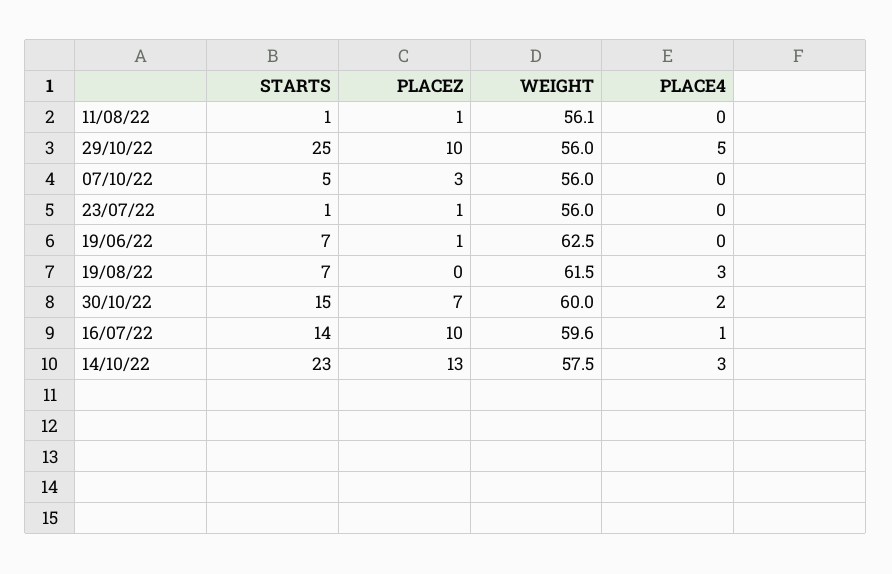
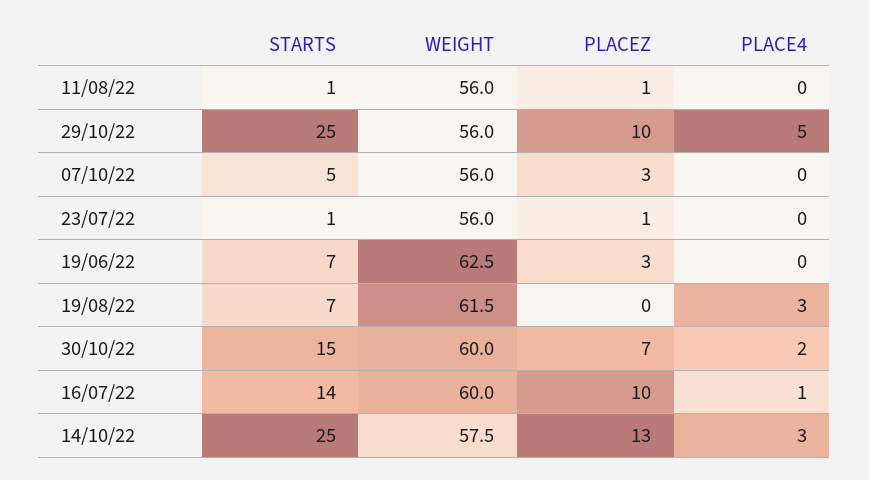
  {
    "STARTS": {
      "11/08/22": 1,
      "29/10/22": 25,
      "07/10/22": 5,
      "23/07/22": 1,
      "19/06/22": 7,
      "19/08/22": 7,
      "30/10/22": 15,
      "16/07/22": 14,
-     "14/10/22": 23
+     "14/10/22": 25
    },
    "PLACEZ": {
      "11/08/22": 1,
      "29/10/22": 10,
      "07/10/22": 3,
      "23/07/22": 1,
-     "19/06/22": 1,
+     "19/06/22": 3,
      "19/08/22": 0,
      "30/10/22": 7,
      "16/07/22": 10,
      "14/10/22": 13
    },
    "WEIGHT": {
-     "11/08/22": 56.1,
+     "11/08/22": 56,
      "29/10/22": 56,
      "07/10/22": 56,
      "23/07/22": 56,
      "19/06/22": 62.5,
      "19/08/22": 61.5,
      "30/10/22": 60,
-     "16/07/22": 59.6,
+     "16/07/22": 60,
      "14/10/22": 57.5
    },
    "PLACE4": {
      "11/08/22": 0,
      "29/10/22": 5,
      "07/10/22": 0,
      "23/07/22": 0,
      "19/06/22": 0,
      "19/08/22": 3,
      "30/10/22": 2,
      "16/07/22": 1,
      "14/10/22": 3
    }
  }

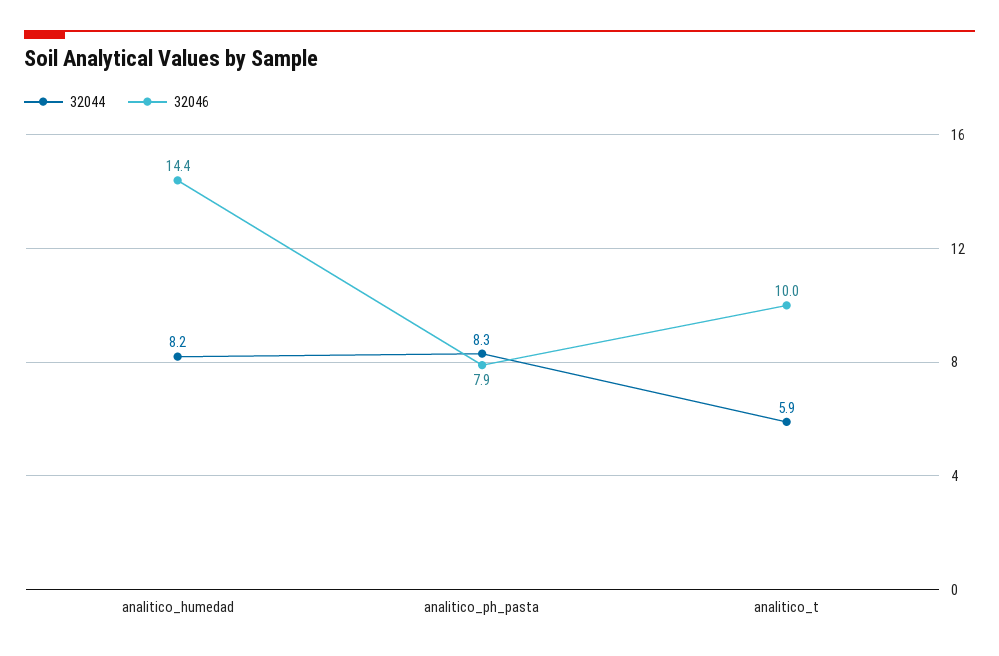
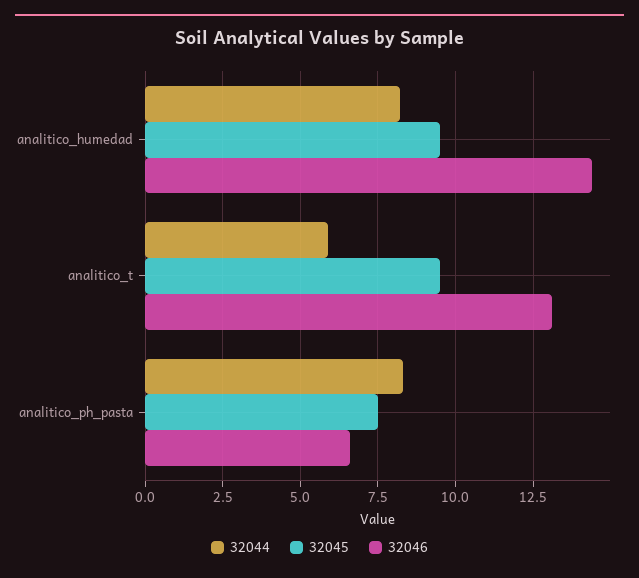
  {
    "32044": {
      "analitico_humedad": 8.2,
      "analitico_ph_pasta": 8.3,
      "analitico_t": 5.9
    },
    "32046": {
      "analitico_humedad": 14.4,
-     "analitico_ph_pasta": 7.9,
+     "analitico_ph_pasta": 6.5,
-     "analitico_t": 10
+     "analitico_t": 13
-   }
+   },
+   "32045": {
+     "analitico_humedad": 9.5,
+     "analitico_t": 9.5,
+     "analitico_ph_pasta": 7.5
+   }
  }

○ ○ ○

• Exercise requirements
The expected output is every record above, copied exactly, without pictures.

• Answer box
  {
    "STARTS": {
      "11/08/22": 1,
      "29/10/22": 25,
      "07/10/22": 5,
      "23/07/22": 1,
      "19/06/22": 7,
      "19/08/22": 7,
      "30/10/22": 15,
      "16/07/22": 14,
-     "14/10/22": 23
+     "14/10/22": 25
    },
    "PLACEZ": {
      "11/08/22": 1,
      "29/10/22": 10,
      "07/10/22": 3,
      "23/07/22": 1,
-     "19/06/22": 1,
+     "19/06/22": 3,
      "19/08/22": 0,
      "30/10/22": 7,
      "16/07/22": 10,
      "14/10/22": 13
    },
    "WEIGHT": {
-     "11/08/22": 56.1,
+     "11/08/22": 56,
      "29/10/22": 56,
      "07/10/22": 56,
      "23/07/22": 56,
      "19/06/22": 62.5,
      "19/08/22": 61.5,
      "30/10/22": 60,
-     "16/07/22": 59.6,
+     "16/07/22": 60,
      "14/10/22": 57.5
    },
    "PLACE4": {
      "11/08/22": 0,
      "29/10/22": 5,
      "07/10/22": 0,
      "23/07/22": 0,
      "19/06/22": 0,
      "19/08/22": 3,
      "30/10/22": 2,
      "16/07/22": 1,
      "14/10/22": 3
    }
  }

  {
    "32044": {
      "analitico_humedad": 8.2,
      "analitico_ph_pasta": 8.3,
      "analitico_t": 5.9
    },
    "32046": {
      "analitico_humedad": 14.4,
-     "analitico_ph_pasta": 7.9,
+     "analitico_ph_pasta": 6.5,
-     "analitico_t": 10
+     "analitico_t": 13
-   }
+   },
+   "32045": {
+     "analitico_humedad": 9.5,
+     "analitico_t": 9.5,
+     "analitico_ph_pasta": 7.5
+   }
  }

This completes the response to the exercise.